*Document segment*.
==*==

National Lottery operator Allwyn buys New Bond Street asset

Hines' Laura Hines-Pierce and Allwyn's Karel Komárek with 80 New Bond Street

Hines sealed a roughly £195 million sale of a prime West End mixed-use building to U.K. National Lottery operator Allwyn Entertainments, marking one of the larger central London trades to close this cycle.

The Houston-based developer sold 80 New Bond Street, also known as The Burlian, in a deal first reported by CoStar. The transaction — $263 million in United States dollars — pencils out to a net initial yield of about 3.7 percent, reflecting continued investor appetite for trophy assets in London’s core retail and office corridors.

Corporate filings indicate the buyer is tied to Czech billionaire Karel Komárek, whose investment group controls Allwyn. The lottery operator formally took over the U.K. National Lottery license in 2024.

Hines acquired the property in March 2020 through its Hines European Value Fund 2, backing a repositioning of the building. 

The asset comprises roughly 10,000 square feet of retail space fronting New Bond Street and about 31,000 square feet of offices above. Retailer Abercrombie & Fitch anchors the ground floor, while the offices are leased to a mix of financial and corporate occupiers, including Allwyn itself.

For Hines, the exit signals a well-timed harvest. After several years of muted liquidity following rate hikes and post-pandemic uncertainty, central London volumes have rebounded. Big-ticket trades north of £100 million are reappearing as debt markets stabilize and pricing expectations between buyers and sellers narrow.

==*==

*Material shown*.
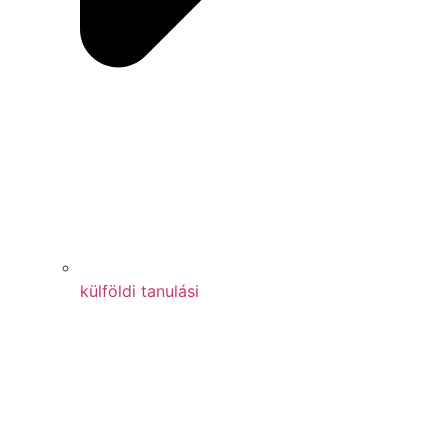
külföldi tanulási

==*==

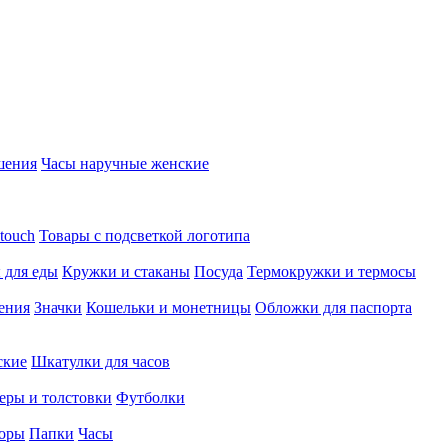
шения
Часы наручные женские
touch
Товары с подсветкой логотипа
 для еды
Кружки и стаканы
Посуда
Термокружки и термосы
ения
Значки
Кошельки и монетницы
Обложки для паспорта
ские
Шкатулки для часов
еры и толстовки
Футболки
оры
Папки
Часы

==*==

Copy the Allwyn purchase text again, starting with the words "Hines sealed a" and ending after "of the building.". Switch "pencils out to" to "works out to".

Hines sealed a roughly £195 million sale of a prime West End mixed-use building to U.K. National Lottery operator Allwyn Entertainments, marking one of the larger central London trades to close this cycle.

The Houston-based developer sold 80 New Bond Street, also known as The Burlian, in a deal first reported by CoStar. The transaction — $263 million in United States dollars — works out to a net initial yield of about 3.7 percent, reflecting continued investor appetite for trophy assets in London’s core retail and office corridors.

Corporate filings indicate the buyer is tied to Czech billionaire Karel Komárek, whose investment group controls Allwyn. The lottery operator formally took over the U.K. National Lottery license in 2024.

Hines acquired the property in March 2020 through its Hines European Value Fund 2, backing a repositioning of the building.